NEWPORT NEWS, Va. – The U.S. Navy accepted delivery of the future USS Gerald R. Ford (CVN 78) aircraft carrier on Wednesday, May 31 in Newport News.
The ship completed its final set of acceptance sea trials on May 26.
“Congratulations to everyone who has helped bring CVN 78 to this historic milestone,” said Rear Adm. Brian Antonio, program executive officer for aircraft carriers. “Over the last several years, thousands of people have had a hand in delivering Ford to the Navy — designing, building and testing the Navy’s newest, most capable, most advanced warship. Without a doubt, we would not be here without the hard work and dedication of those from the program office, our engineering teams and those who performed and oversaw construction of this incredible warship. It is because of them that Ford performed so well during acceptance trials, as noted by the Navy’s Board of Inspection and Survey.”
Construction on the Ford started in 2009. The Ford is the lead ship of its class and the first new-design aircraft carrier delivered to the Navy since USS Nimitz (CVN 68) in 1975.
The ship was built using modular construction, a process where smaller sections of the ship are welded together to form large structural units, equipment is installed, and the large units are lifted into the dry dock.

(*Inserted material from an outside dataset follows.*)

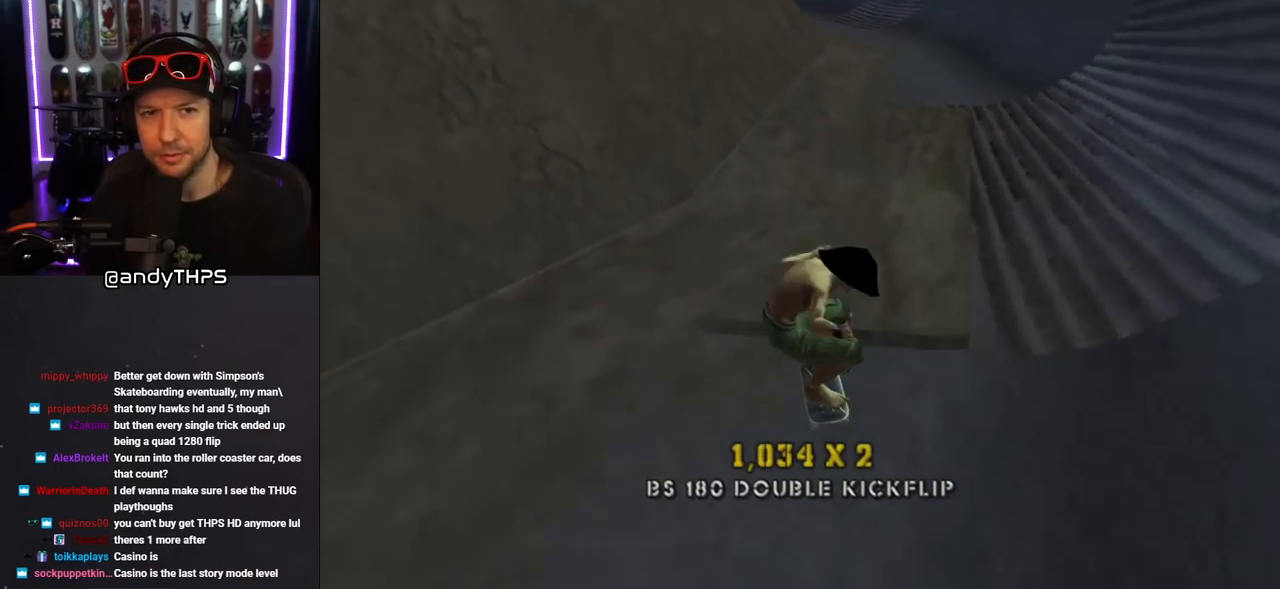
{"buttons": ["CROSS"], "left_stick": "center", "right_stick": "center", "events": [[33, "R1", "down"], [167, "DPAD_DOWN", "up"], [233, "R1", "up"]]}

Due to a larger flight deck, the ability to host more aircraft, additional weapons and aviation fuel storage, and the Electromagnetic Aircraft Launch System and Advanced Arresting Gear, Ford will be able to increase sortie rates by one-third when compared to the Nimitz class. Further, the Navy’s newest aircraft carrier generates three times the amount of electricity as previous classes and is designed to rapidly add capabilities as new systems become available over the course of its projected 50-year service life.

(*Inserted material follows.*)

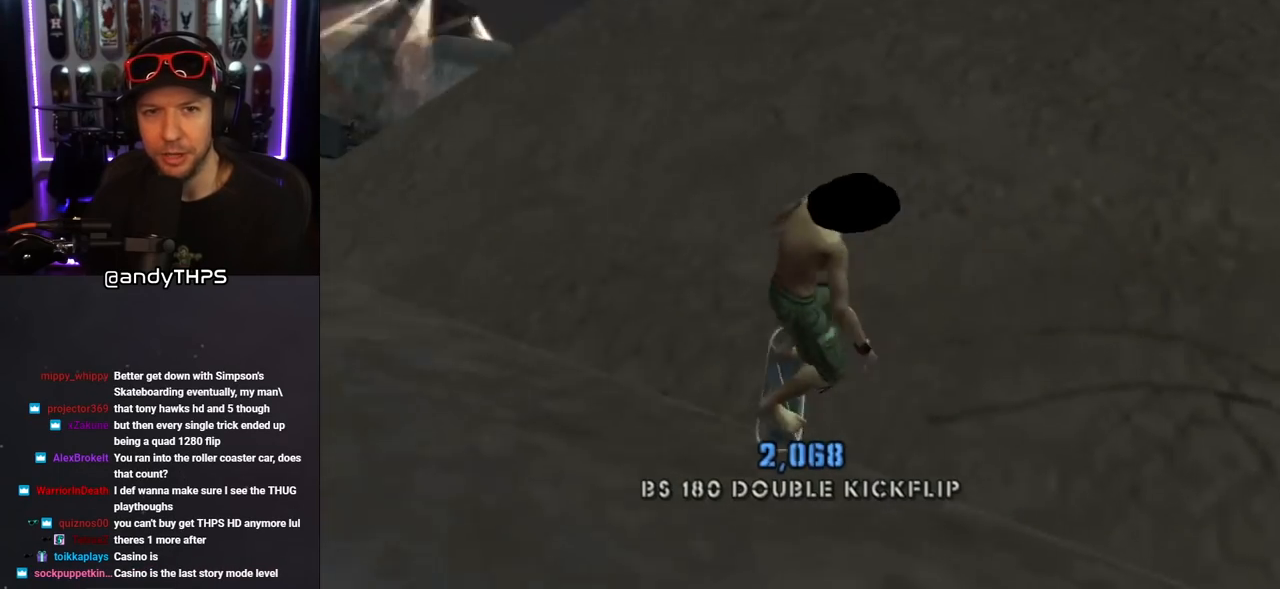
{"buttons": ["CROSS"], "left_stick": "center", "right_stick": "center", "events": [[83, "DPAD_RIGHT", "down"], [117, "DPAD_DOWN", "down"], [183, "DPAD_DOWN", "up"], [200, "DPAD_RIGHT", "up"], [283, "DPAD_RIGHT", "down"], [317, "DPAD_DOWN", "down"], [417, "DPAD_DOWN", "up"], [467, "DPAD_RIGHT", "up"]]}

“Well done to our shipbuilding partners, Ford’s crew and everyone who supported them,” said Vice Adm. Tom Moore, commander, Naval Sea Systems Command, who also embarked for acceptance trials.
Crew started moving aboard the ship in August of 2015 as testing started.
The Ford will be commissioned this summer, which formally places the ship into active service. Following this, there will be a “shakedown” period where the ship will conduct several at-sea events to provide longer underway periods for the ship’s crew to operate and train on ship’s systems. In addition, planned deferred work will be performed, and any deficiencies identified during trials will be addressed during in-port periods.
Ford is expected to be operational in 2020 following achievement of initial operational capability.